In Mendiola v. CPS Securities Solutions, Inc. (60 Cal. 4th 833), Plaintiff security guards brought two class action lawsuits against the security company for failure to pay wages.  The plaintiffs alleged minimum wage and overtime violations for their on-call 24-hour work schedule. The facts of the case were undisputed.  During the week days, CPS guards worked 8 hour shifts, were on call for the following 8 hours, and then would have 8 hours off.  On the weekends, guards worked 16 hour shifts, with 8 hours on-call directly after.  CPS provided a trailer for on-duty guards, which they were required to stay in pursuant to their employment agreement. Guards would have to notify a supervisor if leaving the site and could not leave until a relief arrived.  The guards were paid for their hourly time spent patrolling the sites, but only received compensation while on call if responding to an alarm or waiting for and being denied a reliever.

After the trial court consolidated the two suits, both sides sought declaratory relief as to the lawfulness of CPS’s compensation policy.  The trial court concluded that CPS violated IWC Wage order 4.  Since the guards were subject to CPS’s control during on-call time and their presence was for the benefit of CPS, all on-call hours constituted compensable time.  CPS appealed, the Court of Appeals affirmed in part and reversed in part, and both sides petitioned the California Supreme Court for review.

The Court explained Wage Order 4.  Citing Morillion v.

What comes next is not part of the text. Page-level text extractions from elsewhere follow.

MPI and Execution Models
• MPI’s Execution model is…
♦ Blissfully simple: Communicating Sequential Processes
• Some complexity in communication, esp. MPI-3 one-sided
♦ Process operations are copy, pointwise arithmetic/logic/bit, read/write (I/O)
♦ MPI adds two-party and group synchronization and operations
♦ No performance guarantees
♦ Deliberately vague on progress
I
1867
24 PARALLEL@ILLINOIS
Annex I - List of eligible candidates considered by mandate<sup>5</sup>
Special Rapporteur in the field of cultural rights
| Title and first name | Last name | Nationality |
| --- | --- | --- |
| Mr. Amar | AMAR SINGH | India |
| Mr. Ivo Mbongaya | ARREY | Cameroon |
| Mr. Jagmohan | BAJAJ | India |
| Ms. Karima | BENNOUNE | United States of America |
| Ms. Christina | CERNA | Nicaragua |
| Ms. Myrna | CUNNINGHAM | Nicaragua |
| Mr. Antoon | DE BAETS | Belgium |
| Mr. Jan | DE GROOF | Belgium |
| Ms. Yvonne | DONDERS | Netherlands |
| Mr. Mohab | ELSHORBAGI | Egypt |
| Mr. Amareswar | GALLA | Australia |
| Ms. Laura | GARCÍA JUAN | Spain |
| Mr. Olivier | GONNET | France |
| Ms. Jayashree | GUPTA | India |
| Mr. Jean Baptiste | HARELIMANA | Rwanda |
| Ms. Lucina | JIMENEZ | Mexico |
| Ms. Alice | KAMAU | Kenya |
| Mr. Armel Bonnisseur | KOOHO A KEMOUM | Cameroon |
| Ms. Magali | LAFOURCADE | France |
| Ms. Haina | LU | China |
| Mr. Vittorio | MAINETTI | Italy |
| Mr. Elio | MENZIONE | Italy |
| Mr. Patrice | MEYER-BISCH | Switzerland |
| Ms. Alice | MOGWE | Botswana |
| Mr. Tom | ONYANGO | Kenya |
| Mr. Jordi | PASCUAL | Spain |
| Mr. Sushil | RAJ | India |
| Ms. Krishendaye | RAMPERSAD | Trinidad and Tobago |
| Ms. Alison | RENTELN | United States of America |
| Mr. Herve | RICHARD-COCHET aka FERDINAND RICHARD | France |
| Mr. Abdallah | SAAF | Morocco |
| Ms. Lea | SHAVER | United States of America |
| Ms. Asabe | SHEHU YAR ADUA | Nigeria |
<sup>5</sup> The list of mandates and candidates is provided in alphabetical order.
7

Royal Packing Co. (22 Cal.4th 575), the two factors considered under Wage Order 4 are: (1) the time during which an employee is subject to the [employers] control, and (2) the time the employee is suffered or permitted to work, whether or not required to.   The Supreme Court agreed with the appellate court in that the hours worked were compensable.  CPS argued for adoption of 29 CFR 785.23 to treat time for meals, rest, and other private pursuits as non-compensable.  However, unlike other Wage Orders, which explicitly created an exemption incorporating federal law, Wage Order 4 did not.  Applying the standard here would eliminate significant employee protections, a direct contradiction to state employment laws.

The Court affirmed the Court of Appeals decision holding the hours compensable and reversed the decision incorporating the federal regulation.